Punishment of a Merciful God: A Qur’anic Explanation of an Apparent Contradiction

By Abdulla Galadari.

Published by The Humanities Collection


This paper has been retracted per the author's request.

Punishment of a merciful God is a contradiction. The Qur’anic text uses the Arabic words (‘adhab) and (‘iqab) for God’s punishment. This study looks into the deep meanings of the root words from a Semitic perspective and compares its Hebrew and Aramaic usage in the Bible and the Arabic usage in the Qur’an. As the meanings of the root words are understood, the mystery is unlocked and the contradiction disappears.

The Arabic (‘adhab) is the same as the Hebrew (‘azab), which along with many other meanings, means to forsake.
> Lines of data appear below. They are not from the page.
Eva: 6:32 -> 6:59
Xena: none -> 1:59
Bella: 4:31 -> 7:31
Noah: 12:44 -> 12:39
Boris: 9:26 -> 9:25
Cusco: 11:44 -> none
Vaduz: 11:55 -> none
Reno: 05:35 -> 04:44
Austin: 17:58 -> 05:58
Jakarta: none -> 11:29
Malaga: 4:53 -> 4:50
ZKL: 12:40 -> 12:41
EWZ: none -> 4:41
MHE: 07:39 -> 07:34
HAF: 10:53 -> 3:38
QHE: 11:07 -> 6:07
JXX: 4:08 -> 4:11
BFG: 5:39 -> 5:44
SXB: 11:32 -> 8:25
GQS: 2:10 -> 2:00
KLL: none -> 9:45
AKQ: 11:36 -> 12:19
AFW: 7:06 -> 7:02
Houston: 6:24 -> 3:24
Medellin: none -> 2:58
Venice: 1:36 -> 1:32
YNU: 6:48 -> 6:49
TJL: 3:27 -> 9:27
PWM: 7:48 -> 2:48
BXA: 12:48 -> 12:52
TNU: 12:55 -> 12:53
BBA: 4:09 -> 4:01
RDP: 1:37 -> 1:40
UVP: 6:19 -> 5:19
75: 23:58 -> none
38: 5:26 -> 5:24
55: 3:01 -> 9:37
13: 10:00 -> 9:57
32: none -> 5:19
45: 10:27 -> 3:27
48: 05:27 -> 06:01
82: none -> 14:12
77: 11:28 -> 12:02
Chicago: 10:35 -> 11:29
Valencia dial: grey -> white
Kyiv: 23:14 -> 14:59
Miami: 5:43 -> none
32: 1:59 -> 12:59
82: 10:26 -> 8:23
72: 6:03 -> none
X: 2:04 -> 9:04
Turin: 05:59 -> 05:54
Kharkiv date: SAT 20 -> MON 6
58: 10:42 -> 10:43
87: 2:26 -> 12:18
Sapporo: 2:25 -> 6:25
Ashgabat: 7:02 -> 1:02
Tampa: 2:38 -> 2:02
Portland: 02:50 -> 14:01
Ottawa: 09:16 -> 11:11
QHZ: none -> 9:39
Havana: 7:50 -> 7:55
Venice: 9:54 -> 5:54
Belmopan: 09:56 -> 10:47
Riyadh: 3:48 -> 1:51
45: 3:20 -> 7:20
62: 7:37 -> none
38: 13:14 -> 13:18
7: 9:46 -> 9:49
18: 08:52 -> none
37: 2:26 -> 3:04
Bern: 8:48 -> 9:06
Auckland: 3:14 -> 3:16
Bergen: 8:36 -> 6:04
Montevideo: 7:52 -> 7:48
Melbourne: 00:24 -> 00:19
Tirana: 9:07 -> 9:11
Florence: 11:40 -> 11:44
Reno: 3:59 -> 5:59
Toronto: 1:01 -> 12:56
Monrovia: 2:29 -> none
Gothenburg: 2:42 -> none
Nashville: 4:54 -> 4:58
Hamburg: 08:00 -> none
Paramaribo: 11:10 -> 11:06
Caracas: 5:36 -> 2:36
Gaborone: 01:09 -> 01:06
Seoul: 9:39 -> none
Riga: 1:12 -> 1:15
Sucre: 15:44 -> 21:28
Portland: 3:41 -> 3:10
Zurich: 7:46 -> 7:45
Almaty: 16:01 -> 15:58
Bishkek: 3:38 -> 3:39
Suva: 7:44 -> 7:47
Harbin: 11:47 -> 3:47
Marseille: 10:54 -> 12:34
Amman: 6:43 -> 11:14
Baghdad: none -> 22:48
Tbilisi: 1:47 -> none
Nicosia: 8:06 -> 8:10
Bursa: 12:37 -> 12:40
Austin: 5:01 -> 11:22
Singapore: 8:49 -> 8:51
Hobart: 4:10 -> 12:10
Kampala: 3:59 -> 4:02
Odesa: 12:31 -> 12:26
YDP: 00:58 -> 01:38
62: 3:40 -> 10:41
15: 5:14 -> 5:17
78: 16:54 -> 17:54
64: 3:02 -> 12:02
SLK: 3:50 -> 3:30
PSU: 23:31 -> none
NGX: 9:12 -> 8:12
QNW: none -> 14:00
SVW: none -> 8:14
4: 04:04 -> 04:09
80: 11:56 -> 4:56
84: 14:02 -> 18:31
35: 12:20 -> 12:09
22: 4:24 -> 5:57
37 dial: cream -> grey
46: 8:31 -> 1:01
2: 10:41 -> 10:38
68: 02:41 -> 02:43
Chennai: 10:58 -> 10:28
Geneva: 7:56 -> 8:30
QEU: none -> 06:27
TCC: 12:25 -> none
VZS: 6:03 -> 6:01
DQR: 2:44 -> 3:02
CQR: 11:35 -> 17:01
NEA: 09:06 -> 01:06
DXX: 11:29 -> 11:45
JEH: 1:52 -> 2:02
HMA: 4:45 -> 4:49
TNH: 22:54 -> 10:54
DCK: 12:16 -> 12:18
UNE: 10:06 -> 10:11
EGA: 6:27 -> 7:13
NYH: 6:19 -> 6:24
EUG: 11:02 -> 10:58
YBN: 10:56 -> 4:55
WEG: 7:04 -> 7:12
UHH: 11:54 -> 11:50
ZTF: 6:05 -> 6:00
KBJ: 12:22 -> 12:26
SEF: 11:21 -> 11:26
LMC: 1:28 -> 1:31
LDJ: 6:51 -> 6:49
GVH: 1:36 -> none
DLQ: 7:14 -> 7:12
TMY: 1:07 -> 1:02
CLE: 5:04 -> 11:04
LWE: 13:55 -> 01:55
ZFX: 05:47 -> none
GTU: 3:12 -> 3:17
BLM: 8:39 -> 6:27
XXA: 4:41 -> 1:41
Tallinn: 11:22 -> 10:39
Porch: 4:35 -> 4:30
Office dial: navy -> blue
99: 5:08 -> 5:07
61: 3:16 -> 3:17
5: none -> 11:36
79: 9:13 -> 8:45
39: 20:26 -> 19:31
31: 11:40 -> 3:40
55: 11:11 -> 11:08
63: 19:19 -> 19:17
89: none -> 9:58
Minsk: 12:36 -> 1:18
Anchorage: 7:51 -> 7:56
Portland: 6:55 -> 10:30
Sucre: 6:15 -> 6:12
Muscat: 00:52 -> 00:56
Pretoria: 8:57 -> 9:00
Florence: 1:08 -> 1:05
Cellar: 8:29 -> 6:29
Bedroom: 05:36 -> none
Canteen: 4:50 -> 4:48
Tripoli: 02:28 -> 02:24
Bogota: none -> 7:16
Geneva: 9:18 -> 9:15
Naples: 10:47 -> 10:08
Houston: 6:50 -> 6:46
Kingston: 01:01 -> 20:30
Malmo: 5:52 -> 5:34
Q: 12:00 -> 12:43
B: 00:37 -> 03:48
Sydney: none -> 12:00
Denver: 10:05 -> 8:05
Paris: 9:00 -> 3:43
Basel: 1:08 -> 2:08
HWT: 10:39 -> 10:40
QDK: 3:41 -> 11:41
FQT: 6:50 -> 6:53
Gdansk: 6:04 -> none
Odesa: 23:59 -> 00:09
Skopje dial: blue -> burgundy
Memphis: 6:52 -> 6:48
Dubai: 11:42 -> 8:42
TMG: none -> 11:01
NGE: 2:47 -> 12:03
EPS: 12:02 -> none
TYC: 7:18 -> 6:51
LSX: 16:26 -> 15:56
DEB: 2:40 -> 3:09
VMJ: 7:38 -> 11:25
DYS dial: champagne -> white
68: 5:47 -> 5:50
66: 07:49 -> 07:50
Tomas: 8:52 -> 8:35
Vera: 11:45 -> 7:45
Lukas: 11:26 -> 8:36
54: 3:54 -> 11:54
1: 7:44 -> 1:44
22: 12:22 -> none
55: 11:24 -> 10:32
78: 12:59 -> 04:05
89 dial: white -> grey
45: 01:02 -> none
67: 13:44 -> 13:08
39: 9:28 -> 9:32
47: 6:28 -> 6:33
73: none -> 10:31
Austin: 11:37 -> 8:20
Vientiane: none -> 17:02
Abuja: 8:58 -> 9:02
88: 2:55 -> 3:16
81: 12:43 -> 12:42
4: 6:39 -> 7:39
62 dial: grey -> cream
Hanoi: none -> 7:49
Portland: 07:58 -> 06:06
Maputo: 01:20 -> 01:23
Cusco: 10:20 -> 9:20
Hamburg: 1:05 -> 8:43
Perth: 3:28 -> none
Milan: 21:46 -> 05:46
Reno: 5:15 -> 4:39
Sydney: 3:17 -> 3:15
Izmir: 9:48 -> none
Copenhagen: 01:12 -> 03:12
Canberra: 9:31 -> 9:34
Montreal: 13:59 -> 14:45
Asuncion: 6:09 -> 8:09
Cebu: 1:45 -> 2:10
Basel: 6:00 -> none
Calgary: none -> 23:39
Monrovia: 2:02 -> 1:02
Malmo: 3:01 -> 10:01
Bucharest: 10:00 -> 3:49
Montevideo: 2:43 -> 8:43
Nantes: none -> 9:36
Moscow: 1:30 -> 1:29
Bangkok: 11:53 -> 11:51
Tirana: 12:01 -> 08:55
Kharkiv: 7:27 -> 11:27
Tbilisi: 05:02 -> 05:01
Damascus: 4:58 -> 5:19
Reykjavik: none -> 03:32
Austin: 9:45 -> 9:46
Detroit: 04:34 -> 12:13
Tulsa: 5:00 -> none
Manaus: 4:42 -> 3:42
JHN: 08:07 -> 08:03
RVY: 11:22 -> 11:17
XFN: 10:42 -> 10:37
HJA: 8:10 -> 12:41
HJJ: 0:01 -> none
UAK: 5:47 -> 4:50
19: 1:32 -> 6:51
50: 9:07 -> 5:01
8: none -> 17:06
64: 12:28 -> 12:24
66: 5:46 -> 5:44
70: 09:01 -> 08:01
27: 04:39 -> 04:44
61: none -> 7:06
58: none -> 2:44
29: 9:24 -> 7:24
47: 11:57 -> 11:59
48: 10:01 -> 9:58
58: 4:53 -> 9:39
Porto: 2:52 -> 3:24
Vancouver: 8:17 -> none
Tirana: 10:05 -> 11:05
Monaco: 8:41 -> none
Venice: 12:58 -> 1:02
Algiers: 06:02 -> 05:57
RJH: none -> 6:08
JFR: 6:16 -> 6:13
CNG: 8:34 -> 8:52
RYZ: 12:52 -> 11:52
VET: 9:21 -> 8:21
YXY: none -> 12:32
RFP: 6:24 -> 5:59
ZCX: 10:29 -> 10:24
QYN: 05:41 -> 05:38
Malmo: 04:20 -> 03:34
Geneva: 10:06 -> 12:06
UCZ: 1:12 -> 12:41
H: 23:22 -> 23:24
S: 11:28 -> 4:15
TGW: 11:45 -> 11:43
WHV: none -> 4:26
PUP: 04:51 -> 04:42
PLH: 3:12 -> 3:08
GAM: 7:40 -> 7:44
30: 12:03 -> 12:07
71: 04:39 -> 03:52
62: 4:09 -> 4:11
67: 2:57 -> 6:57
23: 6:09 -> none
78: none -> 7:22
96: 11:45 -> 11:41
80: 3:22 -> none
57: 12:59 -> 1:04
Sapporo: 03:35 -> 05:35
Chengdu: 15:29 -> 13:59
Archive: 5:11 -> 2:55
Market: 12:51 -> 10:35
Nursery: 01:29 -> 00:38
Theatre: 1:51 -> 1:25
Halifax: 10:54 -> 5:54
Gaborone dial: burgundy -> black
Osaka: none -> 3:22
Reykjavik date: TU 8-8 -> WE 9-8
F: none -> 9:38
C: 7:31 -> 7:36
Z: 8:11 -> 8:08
The word (‘iqab) in the Semitic languages means to follow and to seek. Hence, the Qur’anic usage of (‘athab Allah) means forsaking God, while the Qur’anic usage of God’s (‘iqab) means that God follows and seeks. Although it is usually understood as punishment and infliction of suffering from God, it is to be understood that people forsake God, and so God follows them and seeks them back, due to His merciful nature. The Qur’anic text shows that as people forsake God, they feel they are suffering and as God follows them to bring them back to Him, they feel their egos are being punished.

This study investigates the root meanings of the words linguistically and their usage in the Qur’anic text grammatically to explain that the apparent contradiction is due to humans misunderstanding the punishment of a merciful God. It also attempts to end the apparent contradiction between divine justice and divine mercy.

Keywords: Suffering, Punishment, Mercy, Justice, Grace, Qur’an, Bible, Interpretation, Exegesis, Scripture

Dr. Abdulla Galadari

Adjunct Faculty, Civil Engineering, Higher Colleges of Technology, Dubai, Dubai, United Arab Emirates

Abdulla Galadari has a PhD in Civil Engineering with two Masters degrees and two Bachelors. Besides his interests in the advancement of science and engineering, he has undertaken a spiritual journey through different religions and human philosophy in search for the Truth, studying Comparative Religion and esotericism. For such, he is currently working on a PhD in Islamic Studies. Human spiritual experiences have changed the course of history tangible to this day and Abdulla looks on how those experiences apply in every day life. His research goes into esoteric symbolism and spiritual meanings of Holy Scriptures, comparing them and drawing parallels between different traditions. He believes that the power of any spiritual research is not through scholarly work alone, but also through experience.